REQUIRED ACTION: Each record below is to be restated word for word.

LISTED RECORDS:
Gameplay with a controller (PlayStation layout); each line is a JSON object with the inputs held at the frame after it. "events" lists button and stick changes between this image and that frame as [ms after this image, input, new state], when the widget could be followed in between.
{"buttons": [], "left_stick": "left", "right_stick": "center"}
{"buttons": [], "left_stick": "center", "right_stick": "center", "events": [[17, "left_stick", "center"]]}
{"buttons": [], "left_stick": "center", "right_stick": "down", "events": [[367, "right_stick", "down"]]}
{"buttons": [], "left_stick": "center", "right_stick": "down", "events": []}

SOLUTION:
Gameplay with a controller (PlayStation layout); each line is a JSON object with the inputs held at the frame after it. "events" lists button and stick changes between this image and that frame as [ms after this image, input, new state], when the widget could be followed in between.
{"buttons": [], "left_stick": "left", "right_stick": "center"}
{"buttons": [], "left_stick": "center", "right_stick": "center", "events": [[17, "left_stick", "center"]]}
{"buttons": [], "left_stick": "center", "right_stick": "down", "events": [[367, "right_stick", "down"]]}
{"buttons": [], "left_stick": "center", "right_stick": "down", "events": []}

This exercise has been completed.